WTF Fun Fact 13263 – March’s Festival of Mars

Ancient Romans celebrated the Festival of Mars, also known as the Feriae Marti or Martius, in March. The ancient Roman celebration was held in honor of Mars, the god of war and agriculture. The Romans held this Festival annually, and it was one of the oldest and most important festivals in the Roman calendar.

What did Romans celebrate during the Festival of Mars?

The Festival of Mars typically lasted a few days. Romans marked it by feasting, music, and games, including chariot races, foot races, and gladiator fights. The Festival also included a procession in which men carried a statue of Mars through the streets of Rome, followed by priests and members of the military.

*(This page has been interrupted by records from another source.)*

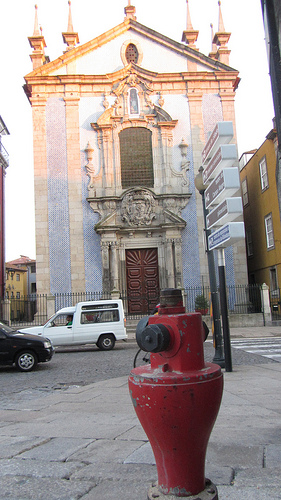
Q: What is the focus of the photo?
A: Hydrant.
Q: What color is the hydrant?
A: Red.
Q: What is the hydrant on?
A: Sidewalk.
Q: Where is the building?
A: Background.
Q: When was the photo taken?
A: Daytime.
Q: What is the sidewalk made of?
A: Stone.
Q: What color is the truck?
A: White.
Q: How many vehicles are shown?
A: Two.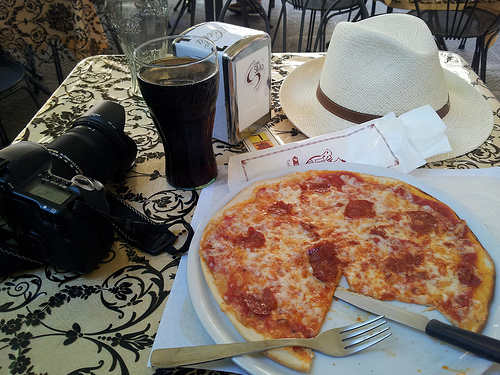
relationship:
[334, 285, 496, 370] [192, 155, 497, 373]
knife on plate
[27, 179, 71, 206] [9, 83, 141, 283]
display of camera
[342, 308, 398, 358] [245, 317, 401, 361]
silver prong of fork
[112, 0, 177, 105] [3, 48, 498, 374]
glass on table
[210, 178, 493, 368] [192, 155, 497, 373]
pizza on a plate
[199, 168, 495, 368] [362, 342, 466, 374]
pizza on plate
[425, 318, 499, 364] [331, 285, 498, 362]
handle on knife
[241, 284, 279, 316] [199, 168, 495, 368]
pepperoni on pizza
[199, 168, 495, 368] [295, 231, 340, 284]
pizza has pepperoni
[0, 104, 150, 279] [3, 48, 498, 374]
camera on table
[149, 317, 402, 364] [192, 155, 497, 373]
fork on plate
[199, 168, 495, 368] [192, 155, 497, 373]
pizza on plate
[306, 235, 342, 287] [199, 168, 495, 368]
pepperoni on pizza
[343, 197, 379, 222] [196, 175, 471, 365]
pepperoni on pizza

The Festival was seen as a time of renewal and rebirth, as well as a celebration of the coming spring and the beginning of the growing season. It was also seen as an opportunity to honor Mars and seek his protection and blessings for the coming year.

Romans also honored the god Quirinus (who was associated with Mars) during the Festival. The Romans believed he was an early king of Rome. He became a deified ancestor they worshiped as a god of war and agriculture, much like Mars.

During the Festival, the Roman people would offer sacrifices and perform rituals in honor of Mars and Quirinus. They were seen as twin gods who presided over the renewal of life and the coming of spring. The Festival was also an important time for the Roman army, which would perform military drills and honor their patron god Mars.

How did the celebration evolve?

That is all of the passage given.